» **DATA EXTRACT**
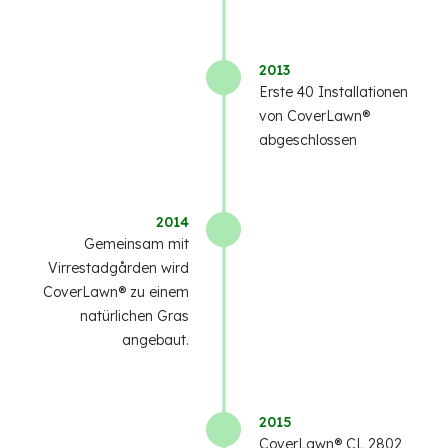
2013
Erste 40 Installationen
von CoverLawn®
abgeschlossen
2014
Gemeinsam mit
Virrestadgården wird
CoverLawn® zu einem
natürlichen Gras
angebaut.
2015
CoverLawn® CL 2802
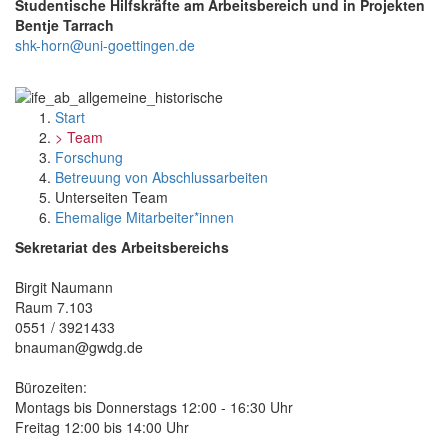
Studentische Hilfskräfte am Arbeitsbereich und in Projekten
Bentje Tarrach
shk-horn@uni-goettingen.de
Start
> Team
Forschung
Betreuung von Abschlussarbeiten
Unterseiten Team
Ehemalige Mitarbeiter*innen
Sekretariat des Arbeitsbereichs
Birgit Naumann
Raum 7.103
0551 / 3921433
bnauman@gwdg.de
Bürozeiten:
Montags bis Donnerstags 12:00 - 16:30 Uhr
Freitag 12:00 bis 14:00 Uhr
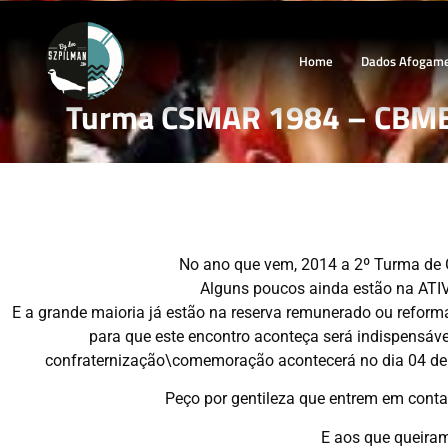
Home
Dados Afogam
Turma CSMAR 1984 – CBME
No ano que vem, 2014 a 2º Turma de
Alguns poucos ainda estão na ATIV
E a grande maioria já estão na reserva remunerado ou refo
para que este encontro aconteça será indispensáve
confraternização\comemoração acontecerá no dia 04 de 
Peço por gentileza que entrem em conta
E aos que queiram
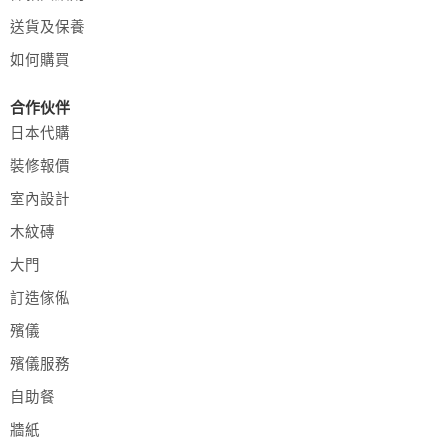
送貨及保養
如何購買
合作伙伴
日本代購
裝修報價
室內設計
木紋磚
大門
訂造傢俬
殯儀
殯儀服務
自助餐
牆紙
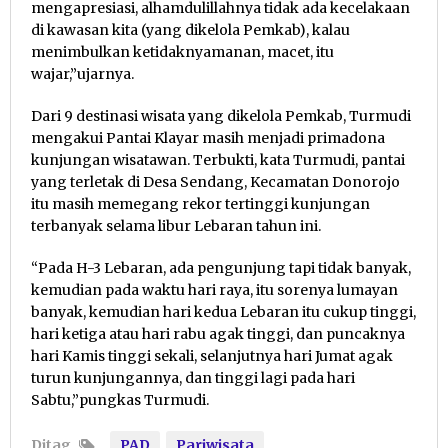
mengapresiasi, alhamdulillahnya tidak ada kecelakaan
di kawasan kita (yang dikelola Pemkab), kalau
menimbulkan ketidaknyamanan, macet, itu
wajar,”ujarnya.
Dari 9 destinasi wisata yang dikelola Pemkab, Turmudi
mengakui Pantai Klayar masih menjadi primadona
kunjungan wisatawan. Terbukti, kata Turmudi, pantai
yang terletak di Desa Sendang, Kecamatan Donorojo
itu masih memegang rekor tertinggi kunjungan
terbanyak selama libur Lebaran tahun ini.
“Pada H-3 Lebaran, ada pengunjung tapi tidak banyak,
kemudian pada waktu hari raya, itu sorenya lumayan
banyak, kemudian hari kedua Lebaran itu cukup tinggi,
hari ketiga atau hari rabu agak tinggi, dan puncaknya
hari Kamis tinggi sekali, selanjutnya hari Jumat agak
turun kunjungannya, dan tinggi lagi pada hari
Sabtu,”pungkas Turmudi.
Ditag
PAD
Pariwisata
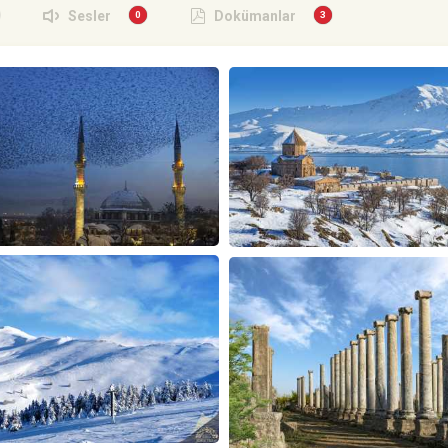
Sesler
Dokümanlar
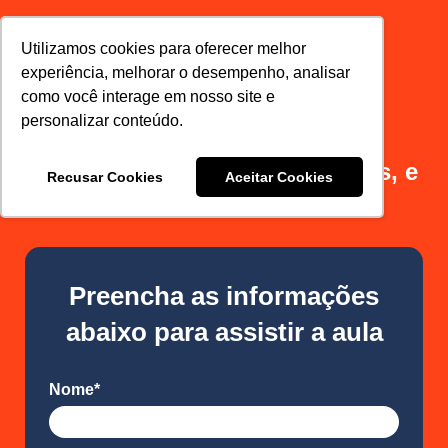
Utilizamos cookies para oferecer melhor
experiência, melhorar o desempenho, analisar
como você interage em nosso site e
personalizar conteúdo.
Aprenda como atrair novos
clientes, aumentar suas vendas, e
Recusar Cookies
Aceitar Cookies
fortalecer sua marca.
Preencha as informações
abaixo para assistir a aula
Nome*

» **GOAL OF THE EXERCISE**
Where in the entries does the word "masih" occur? Copy out each line that has it.

» **RESPONSE**
mengakui Pantai Klayar masih menjadi primadona
itu masih memegang rekor tertinggi kunjungan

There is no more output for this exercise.